JurnalLugas.Com – Komisi Pemberantasan Korupsi (KPK) memastikan akan menindaklanjuti laporan terkait dugaan korupsi dalam penerbitan sertifikat hak guna bangunan (HGB) dan hak milik (HM) pagar laut di perairan Kabupaten Tangerang, Banten. Laporan ini disampaikan oleh mantan Ketua KPK periode 2011–2015, Abraham Samad, bersama Koalisi Masyarakat Antikorupsi.
KPK Siap Verifikasi dan Analisis
Juru Bicara KPK, Tessa Mahardhika Sugiarto, menegaskan bahwa informasi awal yang diterima dalam laporan tersebut akan diverifikasi lebih lanjut. Langkah ini bertujuan untuk menentukan apakah terdapat unsur tindak pidana korupsi yang menjadi kewenangan KPK.
“Informasi awal yang disampaikan dalam forum tersebut tentu akan menjadi pengayaan bagi kami di KPK. Untuk selanjutnya dilakukan verifikasi dan analisis ada tidaknya unsur-unsur dugaan tindak pidana korupsi dan menjadi kewenangan tugas KPK,” ujar Tessa pada Jumat, 31 Januari 2025.
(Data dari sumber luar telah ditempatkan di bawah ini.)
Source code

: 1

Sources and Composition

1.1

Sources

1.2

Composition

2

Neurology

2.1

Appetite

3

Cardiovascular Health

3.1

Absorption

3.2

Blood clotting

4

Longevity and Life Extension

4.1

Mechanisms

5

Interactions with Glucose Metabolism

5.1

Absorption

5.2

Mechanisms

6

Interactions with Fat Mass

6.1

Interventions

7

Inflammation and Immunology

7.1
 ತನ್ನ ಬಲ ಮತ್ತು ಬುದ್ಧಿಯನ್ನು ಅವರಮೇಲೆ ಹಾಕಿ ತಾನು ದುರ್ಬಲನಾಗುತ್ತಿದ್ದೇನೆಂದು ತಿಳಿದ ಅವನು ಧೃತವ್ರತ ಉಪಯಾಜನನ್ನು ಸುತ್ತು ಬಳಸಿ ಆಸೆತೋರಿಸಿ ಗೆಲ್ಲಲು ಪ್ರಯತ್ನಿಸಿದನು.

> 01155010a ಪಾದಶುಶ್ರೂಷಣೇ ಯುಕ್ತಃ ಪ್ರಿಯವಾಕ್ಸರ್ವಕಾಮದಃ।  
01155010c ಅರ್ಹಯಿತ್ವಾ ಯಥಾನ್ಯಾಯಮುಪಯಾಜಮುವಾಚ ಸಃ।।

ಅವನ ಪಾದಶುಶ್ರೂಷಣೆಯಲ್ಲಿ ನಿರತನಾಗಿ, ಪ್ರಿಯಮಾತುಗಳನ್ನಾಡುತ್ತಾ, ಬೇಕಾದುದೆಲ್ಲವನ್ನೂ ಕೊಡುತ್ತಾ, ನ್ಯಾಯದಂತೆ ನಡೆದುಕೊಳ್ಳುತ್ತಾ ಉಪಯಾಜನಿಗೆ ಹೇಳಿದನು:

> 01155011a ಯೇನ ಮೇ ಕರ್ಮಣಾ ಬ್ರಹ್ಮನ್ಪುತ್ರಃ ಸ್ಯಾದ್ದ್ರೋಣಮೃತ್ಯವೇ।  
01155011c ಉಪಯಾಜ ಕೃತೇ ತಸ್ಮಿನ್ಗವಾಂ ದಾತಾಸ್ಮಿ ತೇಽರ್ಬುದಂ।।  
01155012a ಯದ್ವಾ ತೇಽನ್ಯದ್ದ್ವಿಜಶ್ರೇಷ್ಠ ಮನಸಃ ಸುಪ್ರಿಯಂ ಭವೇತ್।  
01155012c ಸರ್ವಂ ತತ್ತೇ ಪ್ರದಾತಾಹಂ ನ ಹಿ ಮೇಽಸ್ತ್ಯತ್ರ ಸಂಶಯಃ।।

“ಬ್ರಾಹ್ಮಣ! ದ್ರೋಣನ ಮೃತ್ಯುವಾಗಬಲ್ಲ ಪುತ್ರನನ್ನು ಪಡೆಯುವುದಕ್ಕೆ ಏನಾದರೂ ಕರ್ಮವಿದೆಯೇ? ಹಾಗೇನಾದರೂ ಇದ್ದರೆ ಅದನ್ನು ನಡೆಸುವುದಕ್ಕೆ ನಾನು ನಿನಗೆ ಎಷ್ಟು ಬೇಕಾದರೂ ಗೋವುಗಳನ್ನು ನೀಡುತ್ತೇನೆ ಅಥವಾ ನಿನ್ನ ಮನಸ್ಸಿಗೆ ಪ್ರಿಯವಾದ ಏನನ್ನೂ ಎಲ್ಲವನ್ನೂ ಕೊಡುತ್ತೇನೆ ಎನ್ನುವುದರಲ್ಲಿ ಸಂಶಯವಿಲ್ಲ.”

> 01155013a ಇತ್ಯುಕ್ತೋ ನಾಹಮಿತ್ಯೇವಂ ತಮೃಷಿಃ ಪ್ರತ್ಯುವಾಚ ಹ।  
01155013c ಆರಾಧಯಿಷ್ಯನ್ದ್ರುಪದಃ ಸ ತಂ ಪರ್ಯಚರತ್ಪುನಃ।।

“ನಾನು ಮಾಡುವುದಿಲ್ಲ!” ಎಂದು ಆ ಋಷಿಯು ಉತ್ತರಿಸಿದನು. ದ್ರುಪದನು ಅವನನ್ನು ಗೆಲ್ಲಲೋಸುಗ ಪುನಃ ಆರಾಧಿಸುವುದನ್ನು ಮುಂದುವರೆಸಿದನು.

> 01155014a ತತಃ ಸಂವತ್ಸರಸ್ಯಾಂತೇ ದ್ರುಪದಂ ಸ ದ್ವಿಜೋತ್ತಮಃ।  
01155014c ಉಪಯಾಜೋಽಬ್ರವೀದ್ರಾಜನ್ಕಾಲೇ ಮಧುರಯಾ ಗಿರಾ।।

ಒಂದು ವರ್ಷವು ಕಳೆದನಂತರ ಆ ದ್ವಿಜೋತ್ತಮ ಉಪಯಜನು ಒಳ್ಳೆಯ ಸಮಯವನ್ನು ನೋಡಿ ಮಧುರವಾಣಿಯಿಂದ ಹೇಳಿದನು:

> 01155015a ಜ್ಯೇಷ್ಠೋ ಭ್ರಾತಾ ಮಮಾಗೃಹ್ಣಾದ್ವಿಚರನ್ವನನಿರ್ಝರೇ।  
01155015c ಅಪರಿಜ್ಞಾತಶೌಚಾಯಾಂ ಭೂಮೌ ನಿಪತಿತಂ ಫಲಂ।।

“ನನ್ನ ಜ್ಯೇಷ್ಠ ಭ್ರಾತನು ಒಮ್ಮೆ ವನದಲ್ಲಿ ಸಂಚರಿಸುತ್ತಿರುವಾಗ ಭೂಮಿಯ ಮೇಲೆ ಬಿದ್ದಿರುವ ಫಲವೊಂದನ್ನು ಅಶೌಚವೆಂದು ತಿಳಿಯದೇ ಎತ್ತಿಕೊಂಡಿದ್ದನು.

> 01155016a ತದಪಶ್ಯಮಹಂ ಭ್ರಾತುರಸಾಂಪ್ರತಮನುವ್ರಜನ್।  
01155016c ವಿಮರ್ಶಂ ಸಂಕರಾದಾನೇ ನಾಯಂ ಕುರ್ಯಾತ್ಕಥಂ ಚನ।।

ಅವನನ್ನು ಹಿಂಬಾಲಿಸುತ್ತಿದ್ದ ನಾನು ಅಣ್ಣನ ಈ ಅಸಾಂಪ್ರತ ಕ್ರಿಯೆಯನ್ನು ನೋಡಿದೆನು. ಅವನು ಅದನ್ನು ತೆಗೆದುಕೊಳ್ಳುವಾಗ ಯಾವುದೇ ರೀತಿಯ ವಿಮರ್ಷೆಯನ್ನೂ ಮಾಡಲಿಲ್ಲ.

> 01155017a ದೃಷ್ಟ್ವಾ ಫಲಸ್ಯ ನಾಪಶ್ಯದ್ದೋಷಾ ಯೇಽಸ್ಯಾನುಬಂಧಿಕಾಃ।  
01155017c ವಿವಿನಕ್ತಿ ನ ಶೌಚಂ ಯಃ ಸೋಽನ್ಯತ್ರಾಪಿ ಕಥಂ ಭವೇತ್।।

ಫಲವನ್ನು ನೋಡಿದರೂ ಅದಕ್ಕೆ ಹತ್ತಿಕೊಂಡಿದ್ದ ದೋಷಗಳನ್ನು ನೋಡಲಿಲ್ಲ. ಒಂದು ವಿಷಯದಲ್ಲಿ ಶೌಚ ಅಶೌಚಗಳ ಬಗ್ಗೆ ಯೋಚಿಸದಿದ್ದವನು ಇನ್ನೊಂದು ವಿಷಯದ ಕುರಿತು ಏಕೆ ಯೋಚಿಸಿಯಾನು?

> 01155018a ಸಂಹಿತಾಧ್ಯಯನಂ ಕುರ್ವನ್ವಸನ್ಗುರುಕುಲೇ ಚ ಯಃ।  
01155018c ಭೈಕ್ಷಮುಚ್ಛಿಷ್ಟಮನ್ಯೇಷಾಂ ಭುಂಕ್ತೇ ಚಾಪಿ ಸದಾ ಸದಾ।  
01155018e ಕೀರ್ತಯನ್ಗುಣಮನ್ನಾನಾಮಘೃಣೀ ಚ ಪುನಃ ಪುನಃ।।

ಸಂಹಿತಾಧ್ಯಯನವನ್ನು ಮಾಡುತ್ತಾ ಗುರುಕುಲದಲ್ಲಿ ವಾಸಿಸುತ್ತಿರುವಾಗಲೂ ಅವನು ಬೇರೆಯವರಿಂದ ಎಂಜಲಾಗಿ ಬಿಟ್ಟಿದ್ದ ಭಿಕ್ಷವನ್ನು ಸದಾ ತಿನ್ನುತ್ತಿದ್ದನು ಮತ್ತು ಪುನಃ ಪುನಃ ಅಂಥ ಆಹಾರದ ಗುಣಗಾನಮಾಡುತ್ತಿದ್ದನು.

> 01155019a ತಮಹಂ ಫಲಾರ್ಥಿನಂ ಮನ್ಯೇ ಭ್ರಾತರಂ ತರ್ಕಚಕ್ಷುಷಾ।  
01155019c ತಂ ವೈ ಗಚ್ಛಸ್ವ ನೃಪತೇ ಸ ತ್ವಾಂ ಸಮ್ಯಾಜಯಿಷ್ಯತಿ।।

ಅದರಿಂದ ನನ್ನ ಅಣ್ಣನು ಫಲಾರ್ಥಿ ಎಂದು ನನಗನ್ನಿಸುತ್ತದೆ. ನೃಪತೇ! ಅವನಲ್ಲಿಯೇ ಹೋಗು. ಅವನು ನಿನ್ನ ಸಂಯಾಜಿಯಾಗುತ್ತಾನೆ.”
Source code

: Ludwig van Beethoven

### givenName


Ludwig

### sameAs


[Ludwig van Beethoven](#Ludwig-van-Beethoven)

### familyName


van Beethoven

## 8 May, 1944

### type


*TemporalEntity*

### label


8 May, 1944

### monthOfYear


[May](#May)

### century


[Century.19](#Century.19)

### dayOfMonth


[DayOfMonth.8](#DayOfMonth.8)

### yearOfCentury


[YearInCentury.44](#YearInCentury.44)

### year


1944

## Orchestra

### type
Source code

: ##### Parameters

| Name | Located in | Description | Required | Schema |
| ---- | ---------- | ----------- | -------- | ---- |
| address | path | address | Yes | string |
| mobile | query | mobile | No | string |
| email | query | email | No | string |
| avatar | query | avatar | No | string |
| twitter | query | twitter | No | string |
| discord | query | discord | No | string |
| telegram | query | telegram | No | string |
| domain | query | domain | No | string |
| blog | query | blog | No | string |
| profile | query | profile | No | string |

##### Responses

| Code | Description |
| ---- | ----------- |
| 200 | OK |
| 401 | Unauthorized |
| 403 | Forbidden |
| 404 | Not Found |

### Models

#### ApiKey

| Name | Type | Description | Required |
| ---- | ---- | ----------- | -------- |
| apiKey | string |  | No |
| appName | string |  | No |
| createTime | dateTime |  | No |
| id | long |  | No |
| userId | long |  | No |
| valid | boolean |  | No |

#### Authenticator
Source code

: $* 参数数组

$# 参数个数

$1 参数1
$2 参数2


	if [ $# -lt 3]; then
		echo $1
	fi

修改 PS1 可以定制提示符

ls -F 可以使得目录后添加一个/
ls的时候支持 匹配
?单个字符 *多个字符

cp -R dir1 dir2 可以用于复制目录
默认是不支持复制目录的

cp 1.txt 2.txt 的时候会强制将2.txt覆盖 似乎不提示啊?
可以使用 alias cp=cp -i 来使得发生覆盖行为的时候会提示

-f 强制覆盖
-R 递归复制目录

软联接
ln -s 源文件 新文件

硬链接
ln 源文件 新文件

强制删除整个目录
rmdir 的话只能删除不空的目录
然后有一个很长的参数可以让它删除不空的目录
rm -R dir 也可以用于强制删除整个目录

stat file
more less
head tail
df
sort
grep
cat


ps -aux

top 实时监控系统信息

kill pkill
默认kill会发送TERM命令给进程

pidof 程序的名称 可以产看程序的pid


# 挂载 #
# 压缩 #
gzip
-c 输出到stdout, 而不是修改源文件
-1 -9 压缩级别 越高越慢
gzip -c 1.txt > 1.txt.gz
Tessa juga mengapresiasi dukungan masyarakat dalam melaporkan dugaan kasus korupsi. Menurutnya, kepercayaan publik terhadap KPK sangat penting untuk efektivitas pemberantasan korupsi di Indonesia.
Dugaan Suap dan Gratifikasi dalam Penerbitan Sertifikat
Abraham Samad menyoroti adanya dugaan suap dan gratifikasi dalam penerbitan sertifikat pagar laut sepanjang 30,16 kilometer di perairan Kabupaten Tangerang. Ia menilai bahwa pemagaran laut tersebut berpotensi menyebabkan kerugian negara yang masuk dalam ranah hukum KPK.
“Kami melaporkan tentang ada dugaan kuat terjadi suap-menyuap, gratifikasi di dalam penerbitan sertifikat di atas laut,” kata Samad di Gedung Merah Putih KPK.
Samad menegaskan bahwa dugaan ini sejalan dengan Pasal 2 Undang-Undang Tindak Pidana Korupsi terkait kerugian keuangan negara, sehingga KPK memiliki kewenangan untuk melakukan penyelidikan lebih lanjut.
Investigasi Proyek Strategis Nasional PIK 2
Selain dugaan korupsi terkait pagar laut, Samad dan Koalisi Masyarakat Antikorupsi juga melaporkan dugaan tindak pidana korupsi dalam proyek strategis nasional (PSN) di Pantai Indah Kapuk (PIK) 2.
“Kami ingin KPK lebih konsentrasi menelisik, melakukan investigasi terhadap proyek strategis nasional PIK 2,” ungkap Samad.
Dalam laporannya, ia turut menyertakan sejumlah bukti yang telah dikumpulkan oleh tim koalisi. Bukti-bukti tersebut telah disampaikan kepada jajaran pimpinan KPK, termasuk Ketua KPK Setyo Budiyanto, guna mempercepat proses penyelidikan.
“Data-data yang kami punya cukup banyak, kami sudah collect dalam satu sistem. Begitu dibutuhkan, bisa langsung mendistribusikan kepada KPK untuk membantu KPK melakukan penyelidikan lebih cepat,” ujar Samad.
KPK Didorong untuk Bertindak Cepat
Abraham Samad menekankan bahwa indikasi kejanggalan dalam kasus ini sangat jelas, sehingga KPK memiliki dasar hukum yang kuat untuk mengusutnya. Dengan bukti yang sudah terkumpul, diharapkan komisi antirasuah segera mengambil tindakan konkret untuk mengungkap kasus ini secara tuntas.
Dukungan publik dan transparansi dalam proses penyelidikan menjadi kunci keberhasilan dalam memberantas korupsi, terutama pada proyek-proyek strategis yang berdampak luas bagi masyarakat dan negara.